This seems really easy and I'm probably just messing up on the syntax somewhere (I'm pretty new to Mathematica and I did pour through the Solve page trying to find an answer). I'm basically interested in the intersection points of a parametric equation with a plane at $z=.49$. Furthermore, my parametric equation can undergo a rotation, so I would like the intersection coordinates ($x,y,z$) as a function of rotation angle $\theta$.

Easy enough, so I have my parametric equation and I dot it into my rotation matrix and set it equal to $(x,y,.49)$. My question is what am I doing wrong on the syntax since it doesn't realize I'm setting $\phi$ in the range of $0,2\pi$.

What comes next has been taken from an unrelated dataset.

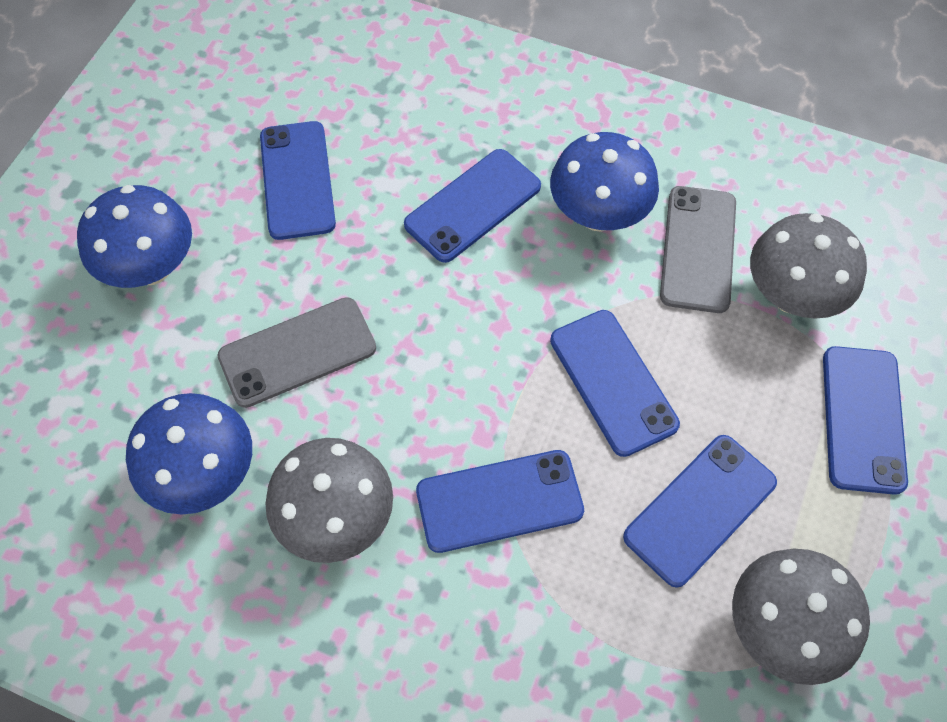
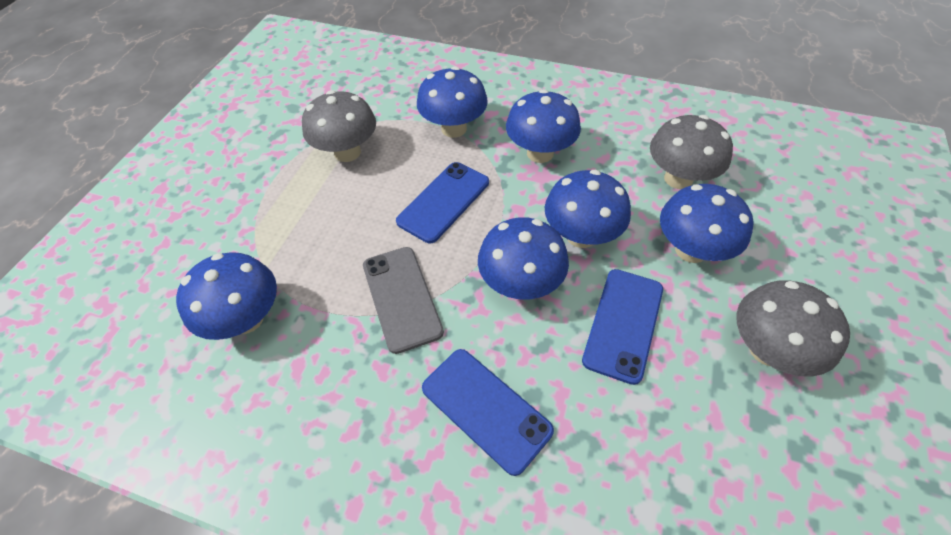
blue mushroom: 3 -> 6
blue phone: 6 -> 3
grey phone: 2 -> 1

    Solve[{Sin[ϕ], Cos[ϕ], 0.5}.{{Cos[θ], 0, -Sin[θ]}, {0, 1, 
 0}, {Sin[θ], 0, Cos[θ]}} == {x, y, 0.49}, {ϕ, 0, 2 π}, {x, y}]

Once again easy syntax question, but I can't figure it out. Thanks!

  • 2
    $\begingroup$ Does Solve[{Sin[\[Phi]], Cos[\[Phi]], 0.5}.{{Cos[\[Theta]], 0, -Sin[\[Theta]]}, {0, 1, 0}, {Sin[\[Theta]], 0, Cos[\[Theta]]}} == {x, y, 0.49}, {x, y, \[Phi]}] give the desired result? $\endgroup$ Mar 2, 2018 at 23:39
  • $\begingroup$ @DanielLichtblau Yes I guess that would work since there would only be two $\phi$ conditions that would satisfy the set of equations. For some reason I didn't think about that. Thanks! $\endgroup$
    – Josh
    Mar 3, 2018 at 2:28

1 Answer 1


It might be easier to employ the Weierstrass substitution first:

Solve[{2 u/(1 + u^2), (1 - u^2)/(1 + u^2), 1/2}.RotationMatrix[-θ, {0, 1, 0}] ==
      {x, y, 49/100}, {x, y, u}] // FullSimplify
   {{x -> -((49 Cot[θ])/100) + Csc[θ]/2,
     y -> 1/100 Sqrt[1349 + 4900 Cos[θ] - 6250 Cos[2 θ]] Csc[θ],
     u -> (Sqrt[1349 + 4900 Cos[θ] - 6250 Cos[2 θ]] - 100 Sin[θ])/(49 - 50 Cos[θ])},
    {x -> -((49 Cot[θ])/100) + Csc[θ]/2,
     y -> -(1/100) Sqrt[1349 + 4900 Cos[θ] - 6250 Cos[2 θ]] Csc[θ],
     u -> (Sqrt[1349 + 4900 Cos[θ] - 6250 Cos[2 θ]] + 100 Sin[θ])/(-49 + 50 Cos[θ])}}

To get expressions in terms of $\phi$, just undo the substitution:

2 ArcTan[u] /. %

which has the advantage of the results being guaranteed to be within $(-\pi,\pi)$; adjust accordingly to get results in $[0,2\pi)$ instead.